» **Instructions to follow**:
Only an exact repetition is needed: the lines from the start of the listing below through the line that contains "right elbow: (19, 208)", pictures omitted.

» **Provided data**:
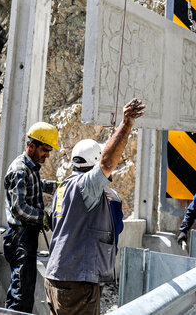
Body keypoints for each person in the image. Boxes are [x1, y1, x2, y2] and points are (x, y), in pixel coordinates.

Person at [44, 98, 145, 315]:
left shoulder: (63, 188)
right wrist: (126, 123)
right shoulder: (85, 185)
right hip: (76, 282)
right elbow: (107, 163)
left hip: (55, 277)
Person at [3, 121, 60, 312]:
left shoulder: (30, 168)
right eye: (45, 150)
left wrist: (60, 186)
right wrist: (43, 217)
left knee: (25, 292)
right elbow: (19, 208)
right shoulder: (19, 170)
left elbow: (36, 184)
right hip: (19, 238)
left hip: (25, 238)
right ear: (31, 146)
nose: (47, 155)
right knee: (20, 296)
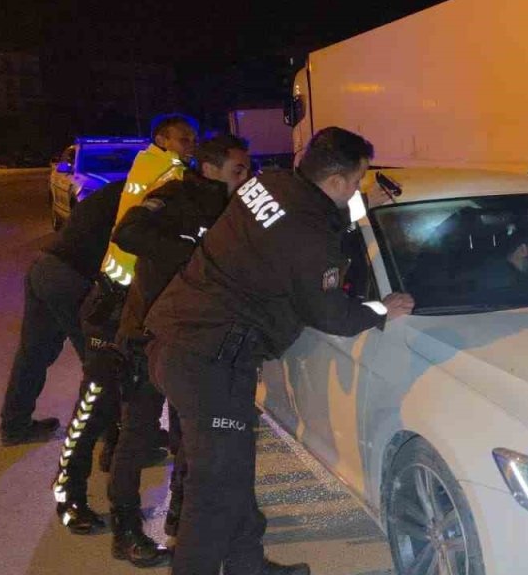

» **Answer**:
Body keypoints for each person in the image. Boxes are [x1, y1, x2, y2] and points are (x, y), in pixel coordinates.

Person at [44, 98, 145, 315]:
left shoulder: (63, 188)
right wrist: (126, 123)
right shoulder: (85, 185)
right hip: (76, 282)
right elbow: (107, 163)
left hip: (55, 277)
Person at [3, 121, 60, 312]:
left shoulder: (30, 168)
right eye: (45, 150)
left wrist: (60, 186)
right wrist: (43, 217)
left knee: (25, 292)
right elbow: (19, 208)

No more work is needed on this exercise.